The cost flips. The practice pays for the model, the hardware, and the integration. Encounter volume can grow without the bill moving.

The audit trail that compliance wants

A specific benefit in healthcare: the audit trail.

A local model writes a structured log of every decision it made — what it considered, what it produced, what confidence it had. For HIPAA audits, for medical malpractice considerations, and for internal quality review, this audit trail is a useful artifact.

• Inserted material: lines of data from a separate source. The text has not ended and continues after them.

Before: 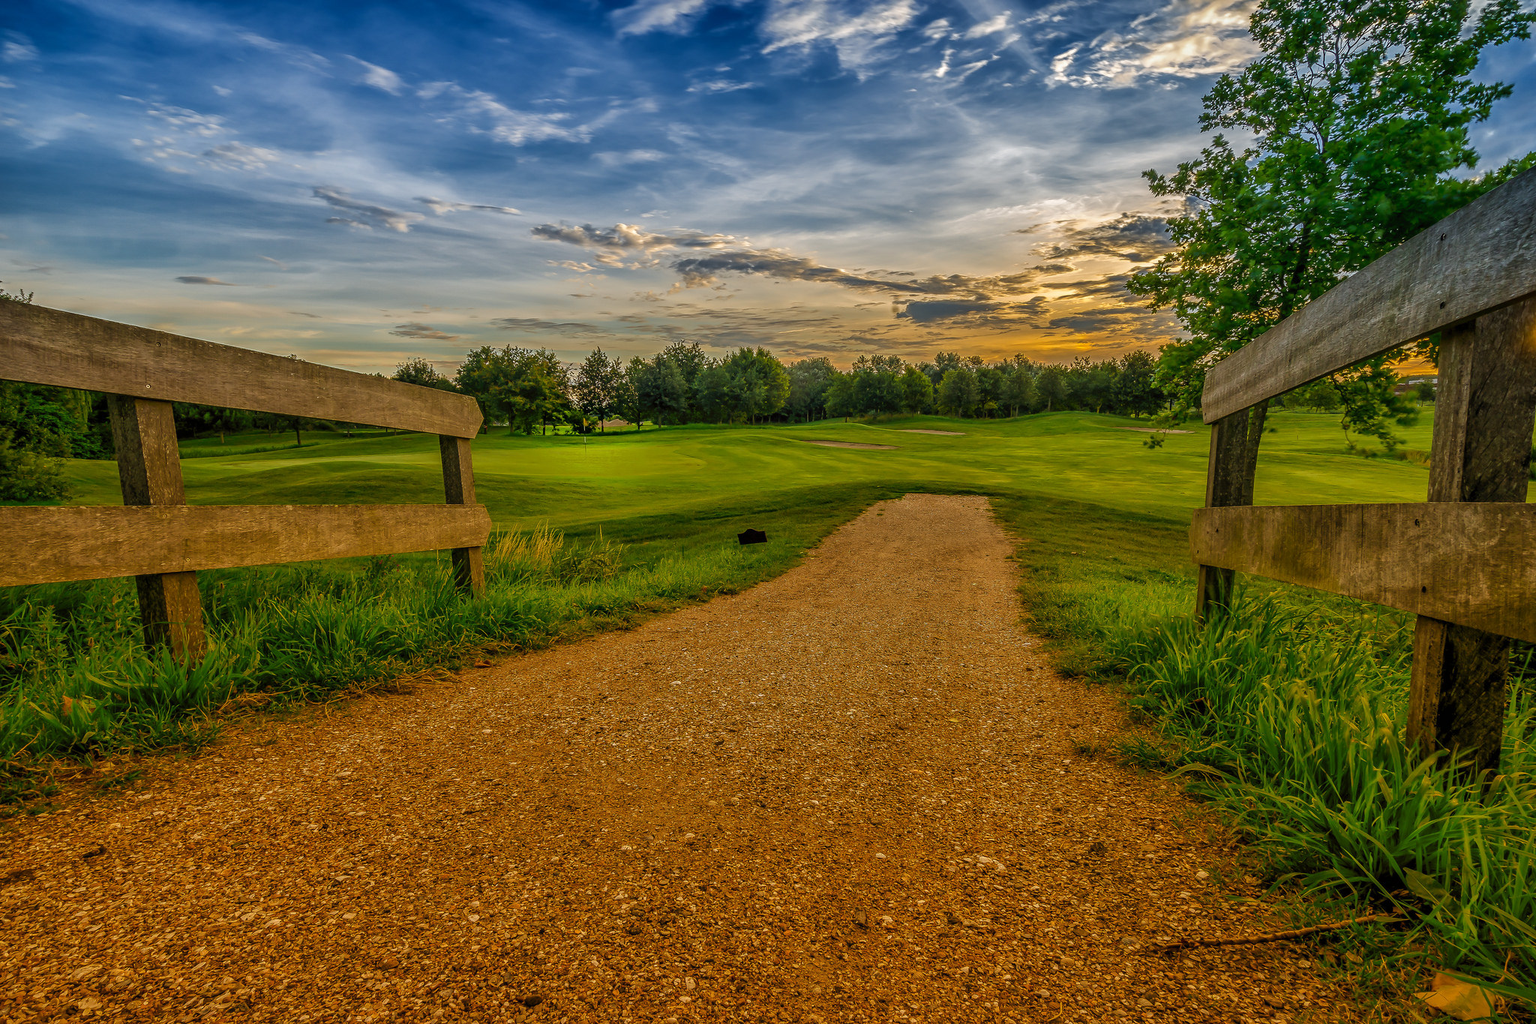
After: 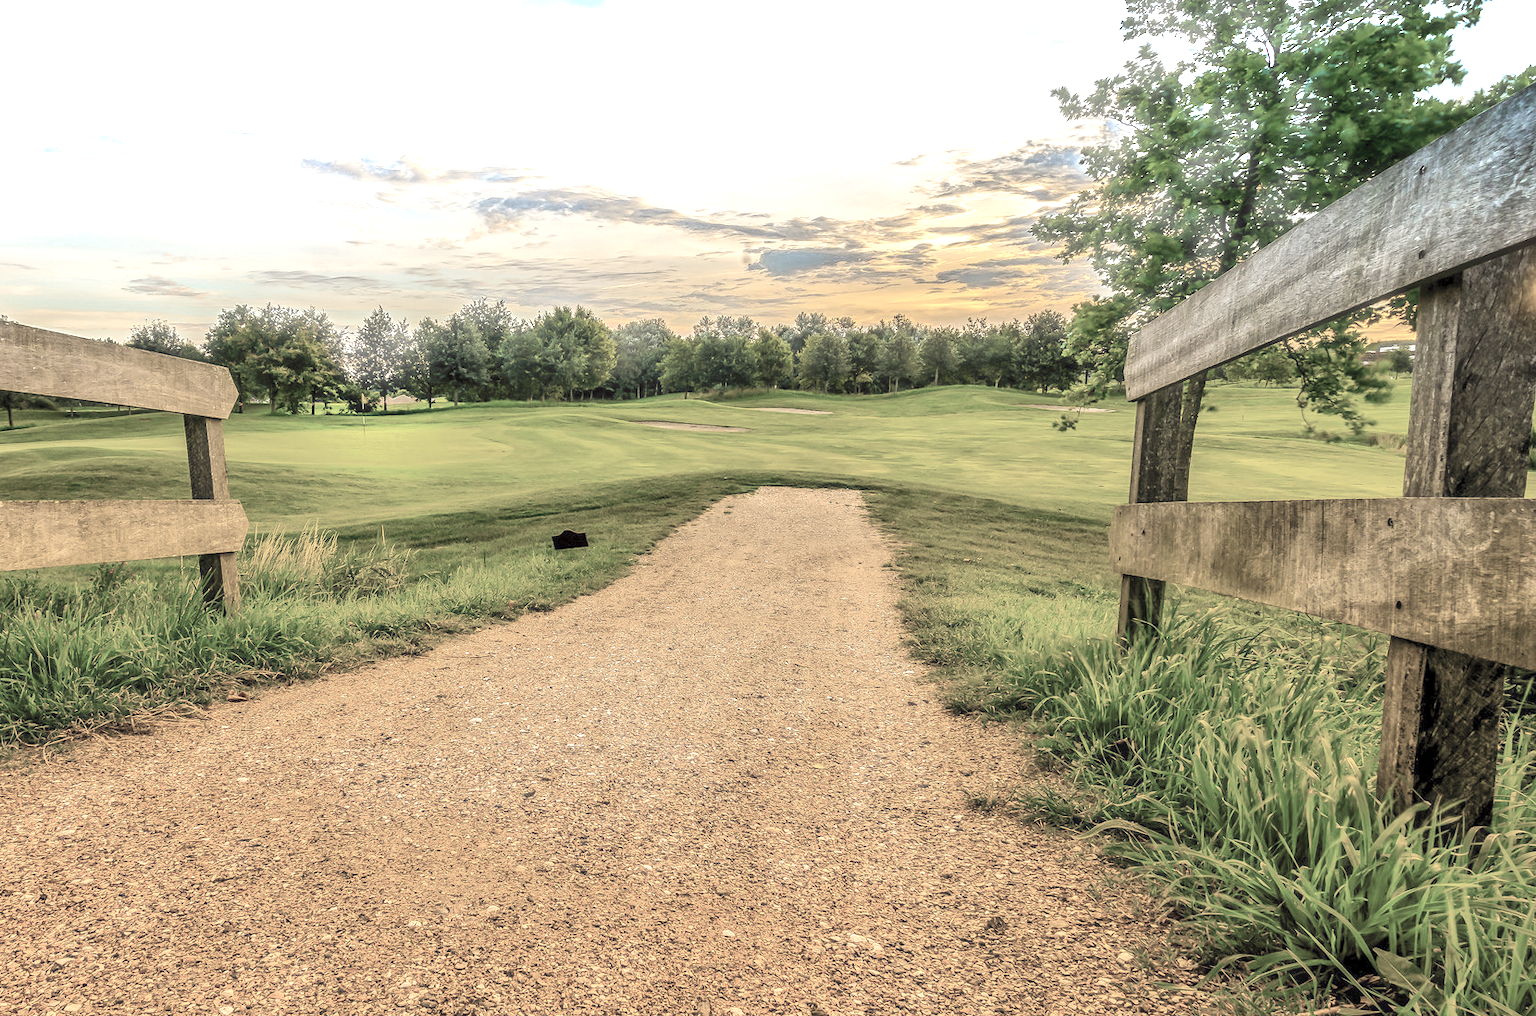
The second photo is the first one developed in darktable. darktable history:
exposure: black level correction 0.001, exposure 1.728 EV, compensate highlight preservation false
crop: left 18.938%, top 9.687%, right 0%, bottom 9.794%
color balance rgb: perceptual saturation grading › global saturation 25.346%
tone equalizer: -7 EV 0.109 EV
contrast brightness saturation: contrast 0.197, brightness 0.143, saturation 0.148
haze removal: strength -0.106, compatibility mode true, adaptive false
color zones: curves: ch0 [(0, 0.613) (0.01, 0.613) (0.245, 0.448) (0.498, 0.529) (0.642, 0.665) (0.879, 0.777) (0.99, 0.613)]; ch1 [(0, 0.272) (0.219, 0.127) (0.724, 0.346)]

A cloud LLM-based workflow has, at best, a chat log of what was sent and what came back. The audit trail of decisions is opaque. A local-SLM workflow has, by design, the full decision record. The auditor can see what the model did, the lawyer can see what evidence the practice has, the quality team can see where the model's errors cluster.

This isn't a marketing point; it is an operational requirement at most serious healthcare providers.

Where the cloud LLM is still possible

A few cases where cloud-LLM-based healthcare AI is still defensible.

For workflows that touch only de-identified data. Some research-oriented or population-health workflows can be designed to remove PHI before any data leaves the controlled environment, in which case the BAA constraints are less binding.

For workflows in jurisdictions with looser privacy regimes. Healthcare AI deployments outside the US, in countries with different regulatory frameworks, have different constraints. The local-SLM argument may still be the right one for cost reasons, but the privacy compulsion is jurisdiction-dependent.

For pilot deployments and early validation work where the volume doesn't justify the infrastructure investment, and where the practice has accepted the compliance risk of the pilot.

For everything else — the high-volume, PHI-touching, regulator-relevant clinical documentation work that constitutes the bulk of healthcare AI — the local-SLM case is overwhelming.

The pattern, at maximum strength

Avery NXR is a Next.js scaffolding tool. It is not a healthcare tool. The architectural pattern repeats, at its strongest.

Healthcare clinical documentation is the workload where the cost case is real, the privacy case is mandated by law, the regulatory case is intense, and the latency case is meaningful. Every dimension that favors local inference is present and strong.

The healthcare AI vendors that build excellent vertical tools on local infrastructure — with appropriate fine-tuning, HIPAA-compliant deployment, audit-trail evidence — will own this category. The cloud-LLM-default products are operating on borrowed time. The architectural shift is not a question of if, but of when, and which vendors are ready when it happens.

We expect this shift to be relatively rapid in healthcare compared to other categories, because the regulatory clarity is sharper here than in most operational AI domains. HIPAA isn't ambiguous; the BAA constraints are well-understood; the financial and reputational penalties for compliance failures are explicit. The institutions that move to local inference first will be ahead on cost, ahead on privacy, and ahead on regulatory standing simultaneously.